Work instructions
Rewrite the section from the beginning of the material through the line containing "rotate and perspective: rotation -1.68°, lens", changing "second" to "later" and leaving everything else as it stands. Return only those lines.

(Collected data entries)

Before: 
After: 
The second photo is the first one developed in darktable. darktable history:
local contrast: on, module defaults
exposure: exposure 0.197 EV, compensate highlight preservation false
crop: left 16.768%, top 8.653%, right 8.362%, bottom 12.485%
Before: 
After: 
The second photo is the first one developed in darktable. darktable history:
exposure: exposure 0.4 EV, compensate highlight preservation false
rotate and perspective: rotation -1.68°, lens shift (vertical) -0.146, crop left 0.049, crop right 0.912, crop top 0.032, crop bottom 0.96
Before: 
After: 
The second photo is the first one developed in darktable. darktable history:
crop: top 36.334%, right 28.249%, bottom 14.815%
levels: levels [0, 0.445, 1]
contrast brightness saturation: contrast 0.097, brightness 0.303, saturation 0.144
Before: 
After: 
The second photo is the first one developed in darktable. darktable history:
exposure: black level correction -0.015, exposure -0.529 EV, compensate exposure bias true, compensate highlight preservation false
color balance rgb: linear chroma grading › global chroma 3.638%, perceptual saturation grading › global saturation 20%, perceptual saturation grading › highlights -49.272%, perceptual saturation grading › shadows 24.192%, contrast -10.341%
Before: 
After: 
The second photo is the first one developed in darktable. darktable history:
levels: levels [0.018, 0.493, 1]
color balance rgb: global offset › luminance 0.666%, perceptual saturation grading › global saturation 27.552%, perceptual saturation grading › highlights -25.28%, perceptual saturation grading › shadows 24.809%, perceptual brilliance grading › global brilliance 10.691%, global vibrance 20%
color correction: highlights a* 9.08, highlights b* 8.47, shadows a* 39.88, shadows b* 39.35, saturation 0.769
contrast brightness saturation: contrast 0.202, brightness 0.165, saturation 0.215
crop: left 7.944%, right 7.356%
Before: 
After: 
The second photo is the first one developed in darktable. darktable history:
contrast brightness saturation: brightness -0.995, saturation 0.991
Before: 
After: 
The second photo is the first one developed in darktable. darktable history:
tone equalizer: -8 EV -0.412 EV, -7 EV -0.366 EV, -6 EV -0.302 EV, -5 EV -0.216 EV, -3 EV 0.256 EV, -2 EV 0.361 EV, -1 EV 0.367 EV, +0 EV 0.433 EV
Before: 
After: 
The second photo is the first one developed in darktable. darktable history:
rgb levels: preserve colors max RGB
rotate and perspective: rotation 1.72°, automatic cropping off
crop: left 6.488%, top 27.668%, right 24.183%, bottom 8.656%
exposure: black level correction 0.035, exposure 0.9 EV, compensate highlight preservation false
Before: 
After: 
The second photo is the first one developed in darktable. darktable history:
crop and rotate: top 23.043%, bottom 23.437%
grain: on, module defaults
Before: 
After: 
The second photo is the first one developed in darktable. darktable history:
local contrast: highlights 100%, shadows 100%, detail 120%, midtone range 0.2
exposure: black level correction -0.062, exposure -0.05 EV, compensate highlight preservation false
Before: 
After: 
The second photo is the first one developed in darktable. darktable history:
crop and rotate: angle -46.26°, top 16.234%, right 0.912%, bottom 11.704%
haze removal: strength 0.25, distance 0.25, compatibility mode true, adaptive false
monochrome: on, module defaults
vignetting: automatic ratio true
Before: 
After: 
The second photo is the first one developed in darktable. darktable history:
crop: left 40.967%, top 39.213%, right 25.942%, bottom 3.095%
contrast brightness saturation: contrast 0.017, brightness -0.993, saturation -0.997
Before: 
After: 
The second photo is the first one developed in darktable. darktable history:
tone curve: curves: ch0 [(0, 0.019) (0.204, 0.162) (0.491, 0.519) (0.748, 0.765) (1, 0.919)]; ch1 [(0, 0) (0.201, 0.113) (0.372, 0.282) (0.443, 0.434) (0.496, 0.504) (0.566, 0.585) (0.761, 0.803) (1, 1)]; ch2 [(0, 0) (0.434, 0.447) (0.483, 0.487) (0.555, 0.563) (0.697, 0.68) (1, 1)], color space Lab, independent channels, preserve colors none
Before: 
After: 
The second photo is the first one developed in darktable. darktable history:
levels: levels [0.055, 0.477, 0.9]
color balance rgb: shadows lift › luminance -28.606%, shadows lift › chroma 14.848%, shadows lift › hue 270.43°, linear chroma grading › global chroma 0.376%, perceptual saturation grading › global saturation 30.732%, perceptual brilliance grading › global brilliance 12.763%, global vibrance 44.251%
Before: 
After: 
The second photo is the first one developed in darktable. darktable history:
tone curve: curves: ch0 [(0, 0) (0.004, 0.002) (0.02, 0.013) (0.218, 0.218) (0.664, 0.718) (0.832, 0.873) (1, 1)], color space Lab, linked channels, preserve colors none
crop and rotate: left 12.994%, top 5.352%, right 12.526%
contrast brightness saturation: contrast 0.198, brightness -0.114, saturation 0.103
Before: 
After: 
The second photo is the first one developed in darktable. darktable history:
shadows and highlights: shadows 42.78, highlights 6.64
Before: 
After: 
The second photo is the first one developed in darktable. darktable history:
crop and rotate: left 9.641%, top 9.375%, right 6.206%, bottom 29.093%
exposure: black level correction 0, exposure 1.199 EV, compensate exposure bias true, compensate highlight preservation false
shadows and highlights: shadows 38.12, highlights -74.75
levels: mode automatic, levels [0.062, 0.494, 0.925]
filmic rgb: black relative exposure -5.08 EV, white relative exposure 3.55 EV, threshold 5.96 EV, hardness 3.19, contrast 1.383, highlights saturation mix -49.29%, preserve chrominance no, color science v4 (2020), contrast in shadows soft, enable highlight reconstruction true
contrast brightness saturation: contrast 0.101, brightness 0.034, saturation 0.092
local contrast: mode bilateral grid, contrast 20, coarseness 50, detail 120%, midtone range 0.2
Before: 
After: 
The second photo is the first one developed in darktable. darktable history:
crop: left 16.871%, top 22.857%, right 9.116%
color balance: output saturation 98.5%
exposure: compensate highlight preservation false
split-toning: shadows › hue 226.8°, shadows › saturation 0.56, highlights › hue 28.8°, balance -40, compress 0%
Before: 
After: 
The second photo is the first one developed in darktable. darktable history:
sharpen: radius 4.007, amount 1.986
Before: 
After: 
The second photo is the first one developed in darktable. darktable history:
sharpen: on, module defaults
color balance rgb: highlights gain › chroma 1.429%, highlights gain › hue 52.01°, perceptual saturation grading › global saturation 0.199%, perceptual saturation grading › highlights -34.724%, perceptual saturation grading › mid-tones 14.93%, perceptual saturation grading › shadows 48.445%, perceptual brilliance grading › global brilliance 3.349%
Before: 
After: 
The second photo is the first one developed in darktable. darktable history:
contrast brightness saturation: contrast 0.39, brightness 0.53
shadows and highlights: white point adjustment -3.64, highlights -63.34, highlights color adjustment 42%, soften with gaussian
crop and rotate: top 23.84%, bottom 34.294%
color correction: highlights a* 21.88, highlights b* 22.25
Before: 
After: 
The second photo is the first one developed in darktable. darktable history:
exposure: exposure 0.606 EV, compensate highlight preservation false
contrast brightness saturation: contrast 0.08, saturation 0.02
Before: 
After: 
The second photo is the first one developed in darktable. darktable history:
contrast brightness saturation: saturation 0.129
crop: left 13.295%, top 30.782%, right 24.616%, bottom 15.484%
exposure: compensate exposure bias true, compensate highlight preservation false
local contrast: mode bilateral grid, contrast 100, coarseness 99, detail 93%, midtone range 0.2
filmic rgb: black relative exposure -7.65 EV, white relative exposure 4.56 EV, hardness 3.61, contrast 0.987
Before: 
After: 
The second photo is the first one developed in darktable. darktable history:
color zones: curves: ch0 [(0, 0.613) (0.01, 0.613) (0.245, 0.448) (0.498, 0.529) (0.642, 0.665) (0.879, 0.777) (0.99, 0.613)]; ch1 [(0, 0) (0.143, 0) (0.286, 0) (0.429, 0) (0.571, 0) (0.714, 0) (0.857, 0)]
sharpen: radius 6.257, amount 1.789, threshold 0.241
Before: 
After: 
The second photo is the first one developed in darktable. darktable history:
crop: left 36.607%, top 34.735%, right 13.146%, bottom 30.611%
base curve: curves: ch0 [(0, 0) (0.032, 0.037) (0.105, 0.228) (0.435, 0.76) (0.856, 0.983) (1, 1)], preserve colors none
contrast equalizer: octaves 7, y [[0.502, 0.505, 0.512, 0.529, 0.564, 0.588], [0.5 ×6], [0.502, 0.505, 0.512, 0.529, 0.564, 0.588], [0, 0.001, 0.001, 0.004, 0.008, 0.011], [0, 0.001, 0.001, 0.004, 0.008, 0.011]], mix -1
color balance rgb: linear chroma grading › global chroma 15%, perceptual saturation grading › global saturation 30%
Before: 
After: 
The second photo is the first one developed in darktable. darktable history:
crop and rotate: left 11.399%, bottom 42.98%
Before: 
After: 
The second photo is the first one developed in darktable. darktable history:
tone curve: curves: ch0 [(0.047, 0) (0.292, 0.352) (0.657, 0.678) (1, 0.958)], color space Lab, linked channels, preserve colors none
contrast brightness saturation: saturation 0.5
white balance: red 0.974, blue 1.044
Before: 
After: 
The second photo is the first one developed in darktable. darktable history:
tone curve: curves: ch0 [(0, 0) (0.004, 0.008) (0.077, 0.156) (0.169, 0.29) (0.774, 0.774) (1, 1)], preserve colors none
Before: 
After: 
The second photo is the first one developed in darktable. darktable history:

Answer to this task
Before: 
After: 
The later photo is the first one developed in darktable. darktable history:
local contrast: on, module defaults
exposure: exposure 0.197 EV, compensate highlight preservation false
crop: left 16.768%, top 8.653%, right 8.362%, bottom 12.485%
Before: 
After: 
The later photo is the first one developed in darktable. darktable history:
exposure: exposure 0.4 EV, compensate highlight preservation false
rotate and perspective: rotation -1.68°, lens shift (vertical) -0.146, crop left 0.049, crop right 0.912, crop top 0.032, crop bottom 0.96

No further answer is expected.